## BEGIN

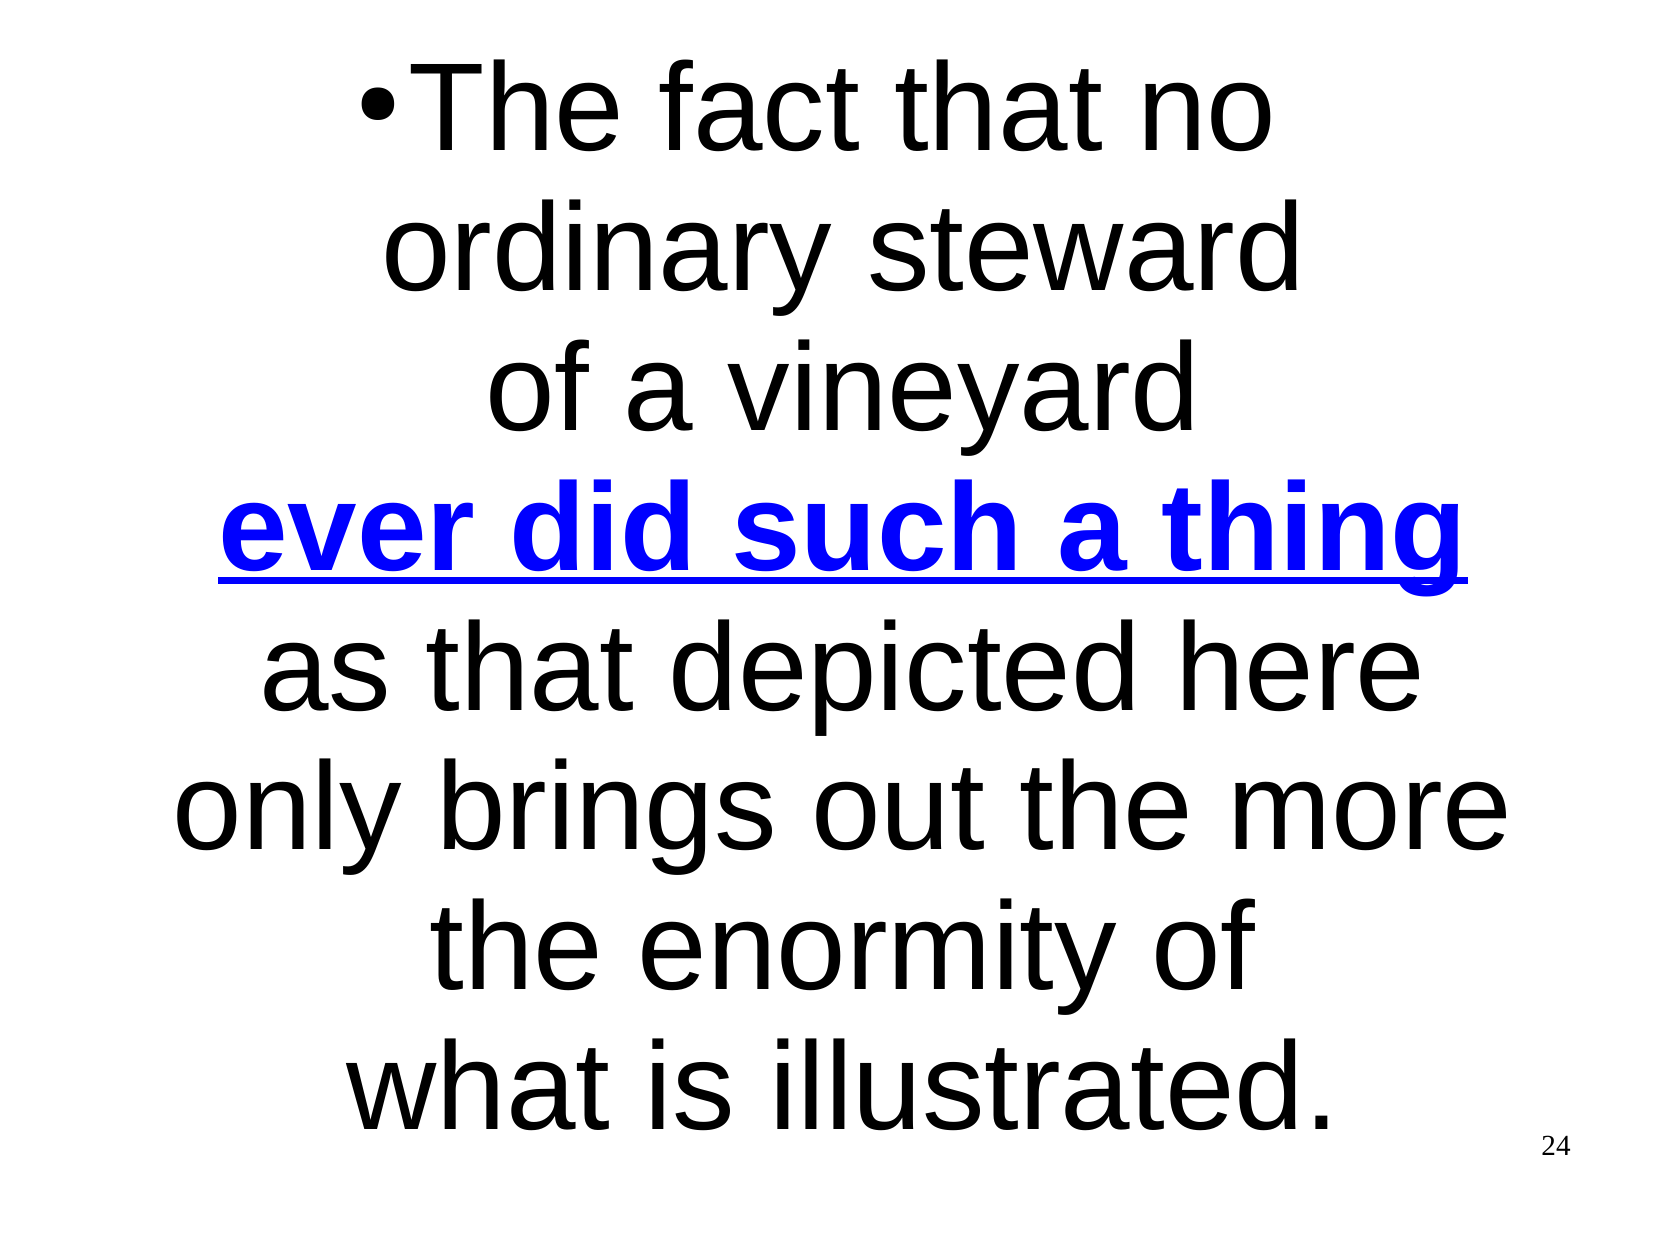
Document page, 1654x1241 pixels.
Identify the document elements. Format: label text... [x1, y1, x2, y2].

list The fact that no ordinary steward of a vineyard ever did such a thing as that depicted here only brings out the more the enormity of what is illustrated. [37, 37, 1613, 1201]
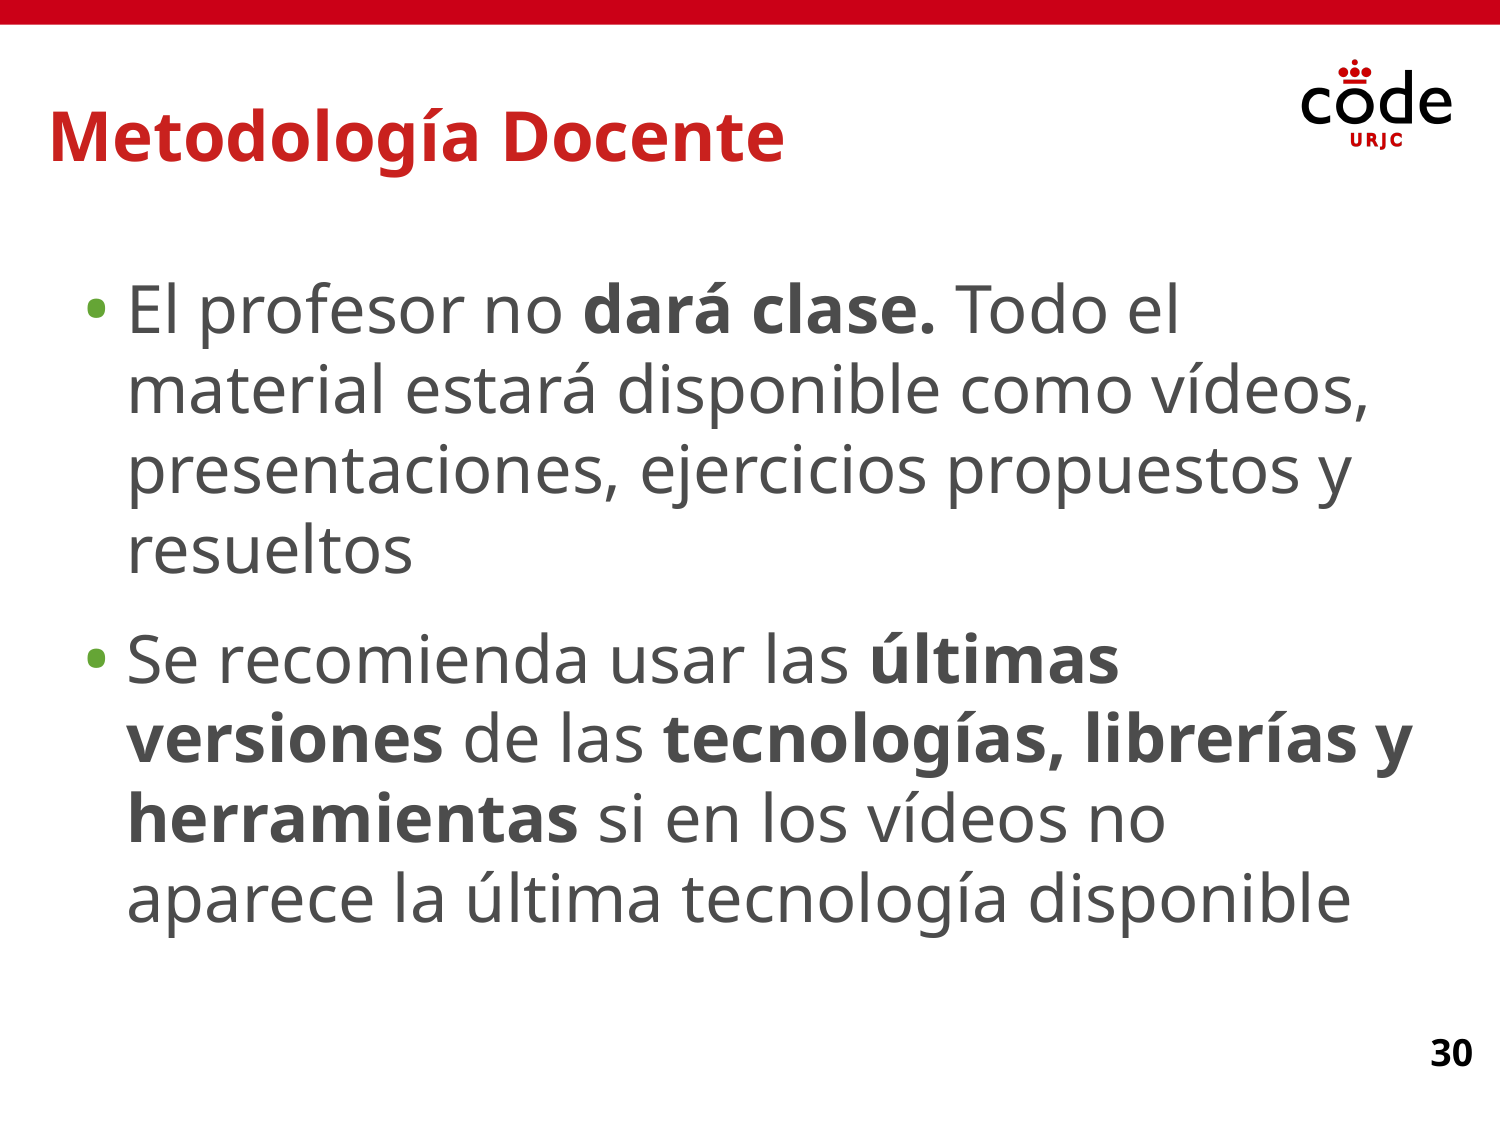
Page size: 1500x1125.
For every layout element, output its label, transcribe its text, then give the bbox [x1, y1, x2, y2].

## END

Task details
Reproduce the rows from the line containing "Page size: 1500x1125." through the last row, substituting "page element" for "layout element" and keeping everything else unchanged.

Reply
Page size: 1500x1125.
For every page element, output its label, transcribe its text, then give the bbox [x1, y1, x2, y2].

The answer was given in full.